After his imprisonments, al-Kidd was released upon the surrender of his passport. He now teaches in Saudi Arabia, and no actual evidence was obtained from him in regard to terrorism prosecutions. Two penal institutions were sued by al-Kidd, and settlements were made out of court. What remains today is the American Civil Liberties Union (ACLU) lawsuit currently before the Supreme Court, which claims that al-Kidd was a victim of former Attorney General John Ashcroft, who “authorized the detention of criminal suspects without probable cause by misusing the material witness statue” (ACLU).

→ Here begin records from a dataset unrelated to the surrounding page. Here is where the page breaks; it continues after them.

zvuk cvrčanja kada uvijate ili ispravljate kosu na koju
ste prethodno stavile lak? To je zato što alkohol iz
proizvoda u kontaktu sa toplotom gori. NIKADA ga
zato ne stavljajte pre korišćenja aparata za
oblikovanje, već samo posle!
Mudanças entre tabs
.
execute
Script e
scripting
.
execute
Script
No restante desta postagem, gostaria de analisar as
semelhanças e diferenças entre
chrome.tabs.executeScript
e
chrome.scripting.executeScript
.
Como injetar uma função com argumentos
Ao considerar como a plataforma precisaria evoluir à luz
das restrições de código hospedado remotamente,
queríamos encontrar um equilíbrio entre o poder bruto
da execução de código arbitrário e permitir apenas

This case of discretionary judgment as exercised by the officer who mandated the warrant on al-Kidd is clearly born from the climate of intense fear prevalent in the years immediately following 9/11. Anyone who had Middle Eastern connections or a Middle Eastern background was suspect, and it appears that the federal government acted on the national fear of terrorism to interpret the law loosely. Strictly speaking, there seems to have been no legitimate reason for detaining al-Kidd: “He was never implicated in wrongdoing, but was interviewed repeatedly and voluntarily by the FBI. He was never told his testimony would be needed in any prosecution, nor was he forbidden to leave the country” (Mears, 2011, CNN).
Evidently, the officers who issued the warrant for al-Kidd’s restraint had decided that his overt ties to the Saudi community from within the U.S. were sufficient to hold him. Despite his having no actual link to any terrorist activity, al-Kidd’s chosen religious and ethnic identity rendered him suspect, and his arrest is an instance of simple profiling.

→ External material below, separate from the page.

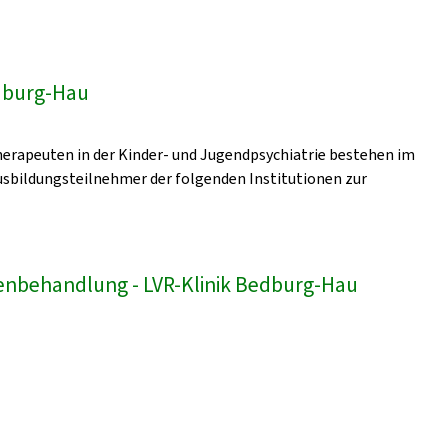
edburg-Hau
erapeuten in der Kinder- und Jugendpsychiatrie bestehen im
sbildungsteilnehmer der folgenden Institutionen zur
enbehandlung - LVR-Klinik Bedburg-Hau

In approaching the Supreme Court, the ACLU is holding to one basic argument: “The Fourth Amendment prohibits the arrest of criminal suspects without probable cause…” (ACLU). This is certainly true, but it overlooks the open parameters of the material witness statutes, for they historically rely wholly on discretion to begin with. All that is necessary to secure an individual as a material witness is a reasonable belief that he or she can provide valuable information, and may as well be likely to flee either the jurisdiction or the country, and this merely rests on the law’s ability to affirm what is reasonable suspicion to an issuing judge.
Then, as noted, the post-9/11 atmosphere allowed for a great deal of liberality in interpreting even so discretionary a statute: “Material witness detention…became a useful surrogate because some of the protections that surround criminal defendants are not available to the material witness who has been detained” (Margulies, 2005, p. 42). No formal charge need be filed to arrest a material witness, and the detainment itself is completely determined by the presiding officers’ and judges’ consideration. It has been strongly alleged that Bush administration, which is the focus of the ACLU lawsuit on behalf of al-Kidd, took advantage of national fears to flagrantly violate basic civil rights.
The discretionary decision to arrest al-Kidd was a poorly determined one, as it was based on no actual evidence of either terrorist activity or knowledge of such. This was an abuse of legal authority, and not even the widespread dread of terrorism occasioned by 9/11 can excuse what was, essentially, an illegal police action. Moreover, such ill-advised actions greatly harm the validity of the material witness statutes as they exist.